Additionally, there are many non-technical users of Material for MkDocs that have trouble creating repositories.

Steps to reproduce

At this point, you provided us with enough information to understand the bug and provided us with a reproduction that we could run and inspect. However, when we run your reproduction, it might not be immediately apparent how we can see the bug in action.

Thus, please list the specific steps we should follow when running your reproduction to observe the bug. Keep the steps short and concise, and make sure not to leave anything out. Use simple language as you would explain it to a five-year-old, and focus on continuity.

Why we need this: we must know how to navigate your reproduction in order to observe the bug, as some bugs only occur at certain viewports or in specific conditions.

Browser optional

If you're reporting a bug that only occurs in one or more specific browsers, we need to know which browsers are affected. This field is optional, as it is only relevant when the bug you are reporting does not involve a crash when previewing or building your site.

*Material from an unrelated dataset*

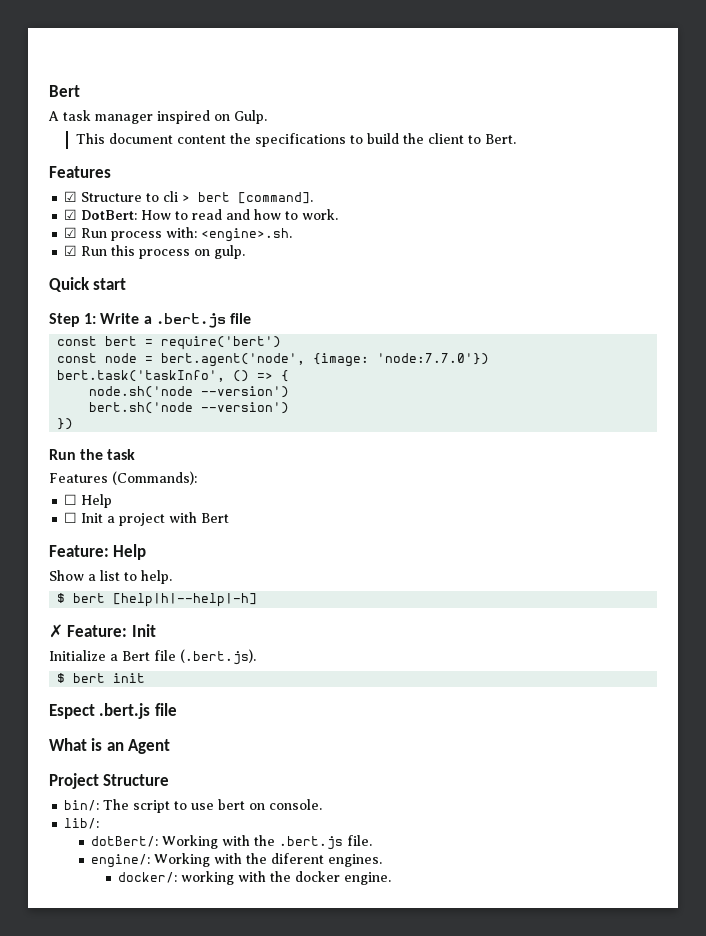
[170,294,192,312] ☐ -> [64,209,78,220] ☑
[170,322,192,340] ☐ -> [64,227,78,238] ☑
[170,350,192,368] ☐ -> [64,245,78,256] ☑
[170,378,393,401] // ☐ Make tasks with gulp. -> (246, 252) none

Incognito mode – Please verify that a the bug is not caused by a browser extension. Switch to incognito mode and try to reproduce the bug. If it's gone, it's caused by an extension.

Why we need this: some bugs only occur in specific browsers or versions. Since now, almost all browsers are evergreen, we usually don't need to know the version in which it occurs, but we might ask for it later. When in doubt, add the browser version as the first step in the field above.

Checklist

Thanks for following the guide and creating a high-quality and complete bug report – you are almost done. The checklist ensures that you have read this guide and have worked to your best knowledge to provide us with everything we need to know to help you.

We'll take it from here.


  1. When adding lines to mkdocs.yml, make sure you are preserving the indentation as mentioned in the documentation since YAML is a whitespace-sensitive language. Many reported issues turn out to be configuration errors. 

  2. We might be using terminology in our documentation different from yours, but we mean the same. When you include the search terms and related links in your bug report, you help us to adjust and improve the documentation. 

  3. Sometimes, users report bugs on our issue tracker that are caused by one of our upstream dependencies, including MkDocs, Python Markdown, Python Markdown Extensions or third-party plugins. A good rule of thumb is to change the theme.name to mkdocs or readthedocs and check if the problem persists. If it does, the problem is likely not related to Material for MkDocs and should be reported upstream. When in doubt, use our discussion board to ask for help.